I’ve had a lot of chat today of stews and soups and basically anything slow cooked, rich, delicious and juicy. As I do with any food talk I get involved in I got rather carried away, started printing out recipes and managed to convince a work colleague to go out on her lunch and buy a cast iron pot – to say I dragged her there, picked out the pan and carried it back to her car wouldn’t actually be too great of an exaggeration! So I figured this beef and Guinness stew was quite fitting for today’s recipe; even if you haven’t been bored to death about how great these pots are you can still appreciate the greatness of a hearty stew – especially one which is full of tender beef, lots of veggies and a good glug of Guinness. They say Guinness is a meal in a pint but this recipe gives you much more than that.

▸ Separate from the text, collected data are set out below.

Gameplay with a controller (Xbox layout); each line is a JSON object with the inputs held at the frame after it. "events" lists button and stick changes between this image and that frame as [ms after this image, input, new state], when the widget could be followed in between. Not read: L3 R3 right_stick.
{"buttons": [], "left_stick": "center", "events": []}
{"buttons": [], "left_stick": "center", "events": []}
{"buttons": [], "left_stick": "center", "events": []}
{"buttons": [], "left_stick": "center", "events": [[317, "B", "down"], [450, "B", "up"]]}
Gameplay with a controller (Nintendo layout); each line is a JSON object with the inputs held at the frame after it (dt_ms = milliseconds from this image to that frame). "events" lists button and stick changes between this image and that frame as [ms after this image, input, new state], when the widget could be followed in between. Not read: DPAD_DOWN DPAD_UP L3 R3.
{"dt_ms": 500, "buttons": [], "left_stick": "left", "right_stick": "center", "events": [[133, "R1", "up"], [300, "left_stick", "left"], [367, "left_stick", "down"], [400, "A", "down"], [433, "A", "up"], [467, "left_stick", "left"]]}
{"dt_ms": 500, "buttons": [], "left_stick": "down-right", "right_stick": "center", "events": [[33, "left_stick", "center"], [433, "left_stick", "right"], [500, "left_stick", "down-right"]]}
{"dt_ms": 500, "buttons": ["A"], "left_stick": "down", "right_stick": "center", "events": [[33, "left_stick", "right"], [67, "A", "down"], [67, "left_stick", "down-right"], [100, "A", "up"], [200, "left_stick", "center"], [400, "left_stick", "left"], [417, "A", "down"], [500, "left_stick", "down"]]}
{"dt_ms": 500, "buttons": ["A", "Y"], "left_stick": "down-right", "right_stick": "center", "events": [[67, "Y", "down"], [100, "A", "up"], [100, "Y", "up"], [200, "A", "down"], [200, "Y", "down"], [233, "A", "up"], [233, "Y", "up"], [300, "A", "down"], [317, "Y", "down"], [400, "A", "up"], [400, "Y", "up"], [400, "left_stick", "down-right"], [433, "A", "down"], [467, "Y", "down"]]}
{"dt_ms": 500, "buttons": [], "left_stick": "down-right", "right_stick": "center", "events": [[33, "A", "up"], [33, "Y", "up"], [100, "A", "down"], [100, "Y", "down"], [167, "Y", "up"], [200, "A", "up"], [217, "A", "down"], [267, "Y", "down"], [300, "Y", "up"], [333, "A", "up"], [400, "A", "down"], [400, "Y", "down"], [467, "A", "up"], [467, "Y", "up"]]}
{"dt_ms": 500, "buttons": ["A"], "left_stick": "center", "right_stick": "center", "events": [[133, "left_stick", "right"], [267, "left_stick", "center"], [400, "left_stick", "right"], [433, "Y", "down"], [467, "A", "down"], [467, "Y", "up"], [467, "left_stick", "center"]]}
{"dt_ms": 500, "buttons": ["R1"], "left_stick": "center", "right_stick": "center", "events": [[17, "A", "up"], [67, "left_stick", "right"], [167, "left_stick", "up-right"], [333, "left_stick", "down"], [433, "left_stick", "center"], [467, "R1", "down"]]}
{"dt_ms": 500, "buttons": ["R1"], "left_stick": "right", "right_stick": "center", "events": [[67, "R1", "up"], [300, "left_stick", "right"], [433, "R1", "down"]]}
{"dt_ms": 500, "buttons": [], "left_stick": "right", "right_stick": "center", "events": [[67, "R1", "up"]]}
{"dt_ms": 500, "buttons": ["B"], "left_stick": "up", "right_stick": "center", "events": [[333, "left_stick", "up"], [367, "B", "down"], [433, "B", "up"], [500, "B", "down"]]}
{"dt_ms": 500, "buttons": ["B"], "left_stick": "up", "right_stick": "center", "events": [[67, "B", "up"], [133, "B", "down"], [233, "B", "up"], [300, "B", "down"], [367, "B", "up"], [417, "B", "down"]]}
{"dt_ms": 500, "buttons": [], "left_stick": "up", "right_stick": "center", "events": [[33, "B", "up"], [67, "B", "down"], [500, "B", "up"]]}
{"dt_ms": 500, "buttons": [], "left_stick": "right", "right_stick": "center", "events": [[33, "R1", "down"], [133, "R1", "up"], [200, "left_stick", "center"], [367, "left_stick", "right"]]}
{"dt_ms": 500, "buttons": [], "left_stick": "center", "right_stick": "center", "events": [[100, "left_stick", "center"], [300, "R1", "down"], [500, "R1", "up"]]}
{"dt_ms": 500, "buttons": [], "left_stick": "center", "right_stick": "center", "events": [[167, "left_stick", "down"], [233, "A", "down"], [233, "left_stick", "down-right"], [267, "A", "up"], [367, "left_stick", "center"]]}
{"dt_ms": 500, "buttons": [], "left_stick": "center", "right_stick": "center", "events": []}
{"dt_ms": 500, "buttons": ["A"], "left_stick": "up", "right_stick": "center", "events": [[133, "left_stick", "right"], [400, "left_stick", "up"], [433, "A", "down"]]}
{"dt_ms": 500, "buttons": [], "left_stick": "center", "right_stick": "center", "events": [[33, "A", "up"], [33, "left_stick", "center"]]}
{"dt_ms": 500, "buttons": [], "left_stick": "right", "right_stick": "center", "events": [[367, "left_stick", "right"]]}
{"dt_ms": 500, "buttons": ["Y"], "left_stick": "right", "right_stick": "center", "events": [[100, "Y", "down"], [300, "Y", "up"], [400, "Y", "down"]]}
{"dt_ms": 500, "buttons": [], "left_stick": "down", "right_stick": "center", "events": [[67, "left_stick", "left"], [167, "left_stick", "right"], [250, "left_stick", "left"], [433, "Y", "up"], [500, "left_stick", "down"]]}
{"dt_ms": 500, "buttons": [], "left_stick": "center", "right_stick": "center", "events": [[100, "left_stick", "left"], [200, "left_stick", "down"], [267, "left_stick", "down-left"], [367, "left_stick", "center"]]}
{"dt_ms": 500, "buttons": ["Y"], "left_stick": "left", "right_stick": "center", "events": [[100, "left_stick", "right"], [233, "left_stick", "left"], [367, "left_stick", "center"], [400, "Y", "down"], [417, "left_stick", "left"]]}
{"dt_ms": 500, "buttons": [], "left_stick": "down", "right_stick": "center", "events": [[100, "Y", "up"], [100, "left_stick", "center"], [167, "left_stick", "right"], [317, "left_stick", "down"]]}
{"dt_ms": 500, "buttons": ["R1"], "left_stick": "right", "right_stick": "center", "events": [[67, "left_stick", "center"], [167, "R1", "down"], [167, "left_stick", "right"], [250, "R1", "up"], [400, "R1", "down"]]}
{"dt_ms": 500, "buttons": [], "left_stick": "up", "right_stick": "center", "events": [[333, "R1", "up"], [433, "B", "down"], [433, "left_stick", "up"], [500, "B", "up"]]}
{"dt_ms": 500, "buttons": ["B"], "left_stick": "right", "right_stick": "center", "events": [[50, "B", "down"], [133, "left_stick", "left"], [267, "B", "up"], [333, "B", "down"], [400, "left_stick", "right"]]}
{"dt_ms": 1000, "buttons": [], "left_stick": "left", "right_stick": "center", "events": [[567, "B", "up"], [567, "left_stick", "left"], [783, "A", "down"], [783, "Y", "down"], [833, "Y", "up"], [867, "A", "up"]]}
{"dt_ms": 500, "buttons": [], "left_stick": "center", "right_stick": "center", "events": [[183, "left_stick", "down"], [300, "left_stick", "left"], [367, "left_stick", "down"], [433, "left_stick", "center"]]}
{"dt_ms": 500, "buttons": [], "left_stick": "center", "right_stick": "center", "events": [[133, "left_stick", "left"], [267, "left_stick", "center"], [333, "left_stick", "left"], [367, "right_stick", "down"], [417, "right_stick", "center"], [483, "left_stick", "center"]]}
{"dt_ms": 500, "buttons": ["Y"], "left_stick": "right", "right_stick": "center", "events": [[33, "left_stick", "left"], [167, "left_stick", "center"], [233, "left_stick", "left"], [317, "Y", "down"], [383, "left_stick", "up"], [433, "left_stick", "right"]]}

Serves 4-6 (depending on how much mash you chose to have with it)
- 2 tbsp oil
- 2 white onions – roughly chopped
- 2 parsnips – peeled cored and chopped into rough 1cm pieces
- 2 carrots – peeled and sliced
- 400g steak (chose some relatively cheap cuts) – cubed
- 2 tbsp plain flour
- 500ml Guinness
- 2 bay leaves
- Punch sugar
- Good twist black pepper
- 400ml tin chopped tomatoes
- ½ tsp finely chopped rosemary
- 1 beef stock cube
- 1 tsp marmite
Preheat the oven to 150’C
In a large casserole dish or oven proof saucepan heat the oil and fry the beef until browned
Remove the beef from the pan and fry the onions until soft.
Add the vegetables and cook for a further 5 minutes before stirring in the flour and the beef
Make sure the veg is well coated with the flour before adding a splash of the Guinness.
Give the mixture a good stir, making sure there are no lumps from the flour and then add the remaining ingredients to the pan.
Bring the mixture to the boil before covering and cooking in the oven for at least 2 hours – the longer it cooks for the tastier it will be.